Can you honestly say that you have not once thought of having sex with someone else while in a relationship? There's nothing wrong with saying you have, we're only human. The whole reason it's not cheating is that you aren't actually interacting with another human being. If it were a phone sex line, or a chat room, or emails, then yes, I can see that as cheating since there is another person on the other end. But porn? It's not like you're going to call up the porn star and have her over for drinks.

 

And yes, I agree that cheating starts in the mind... to a certain extent. If I go out one night thinking "I'm going to cheat on my boyfriend", then in a way I already have, even if I don't do it, since my intention was to cheat on him.
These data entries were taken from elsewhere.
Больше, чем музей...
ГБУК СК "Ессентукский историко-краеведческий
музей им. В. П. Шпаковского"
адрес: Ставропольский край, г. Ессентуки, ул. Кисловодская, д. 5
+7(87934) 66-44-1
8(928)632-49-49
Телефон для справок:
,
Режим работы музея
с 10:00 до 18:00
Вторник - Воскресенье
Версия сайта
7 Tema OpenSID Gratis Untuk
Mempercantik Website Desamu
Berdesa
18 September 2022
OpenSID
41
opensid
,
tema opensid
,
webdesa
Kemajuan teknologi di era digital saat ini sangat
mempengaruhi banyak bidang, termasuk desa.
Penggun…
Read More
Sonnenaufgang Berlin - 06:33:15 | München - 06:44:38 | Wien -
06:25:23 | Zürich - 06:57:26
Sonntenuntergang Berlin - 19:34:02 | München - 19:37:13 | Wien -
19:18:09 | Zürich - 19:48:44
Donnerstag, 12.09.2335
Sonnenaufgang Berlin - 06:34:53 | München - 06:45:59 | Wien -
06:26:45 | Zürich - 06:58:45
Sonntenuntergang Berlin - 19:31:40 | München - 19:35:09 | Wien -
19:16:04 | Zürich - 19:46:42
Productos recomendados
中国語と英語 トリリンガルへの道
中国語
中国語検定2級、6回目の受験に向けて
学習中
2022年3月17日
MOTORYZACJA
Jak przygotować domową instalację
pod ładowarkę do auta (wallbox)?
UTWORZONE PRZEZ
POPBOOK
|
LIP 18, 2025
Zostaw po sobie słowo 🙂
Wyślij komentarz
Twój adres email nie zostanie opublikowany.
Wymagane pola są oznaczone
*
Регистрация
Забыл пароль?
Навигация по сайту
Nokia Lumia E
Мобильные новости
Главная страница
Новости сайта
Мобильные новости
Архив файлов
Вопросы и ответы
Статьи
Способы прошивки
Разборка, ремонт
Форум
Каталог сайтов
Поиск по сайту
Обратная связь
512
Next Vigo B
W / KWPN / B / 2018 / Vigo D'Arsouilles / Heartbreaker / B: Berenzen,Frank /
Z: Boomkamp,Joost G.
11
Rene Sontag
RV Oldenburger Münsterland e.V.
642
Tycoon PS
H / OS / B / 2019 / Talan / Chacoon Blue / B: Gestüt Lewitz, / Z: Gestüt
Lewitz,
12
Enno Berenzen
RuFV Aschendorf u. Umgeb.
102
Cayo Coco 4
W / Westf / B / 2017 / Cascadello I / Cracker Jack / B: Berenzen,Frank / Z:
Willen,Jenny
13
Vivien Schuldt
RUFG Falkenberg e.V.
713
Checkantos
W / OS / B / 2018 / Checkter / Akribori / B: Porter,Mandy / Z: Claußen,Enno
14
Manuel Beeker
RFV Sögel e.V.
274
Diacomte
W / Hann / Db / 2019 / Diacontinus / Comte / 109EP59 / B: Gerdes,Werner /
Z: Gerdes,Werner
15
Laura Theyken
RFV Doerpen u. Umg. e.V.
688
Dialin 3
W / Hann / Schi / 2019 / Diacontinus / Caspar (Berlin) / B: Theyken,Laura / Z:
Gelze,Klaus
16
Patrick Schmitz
But I just don't see porn as cheating, especially if both parties know about it.

 

To the OP, like a bunch of people already said, of course the person has a right to ask that. However, they may be disappointed in the answer. Also, the other person has the right to refuse. In my opinion, it's better to talk about the issue and the feelings behind it than to go handing out ultimatums. I've been with my boyfriend for nearly a year, and I have never once asked (or told) him not to do something. However, we have had discussions about things, and I've told him "X makes me uncomfortable because of Y", and he has made his own decision to either stop or change what he was doing.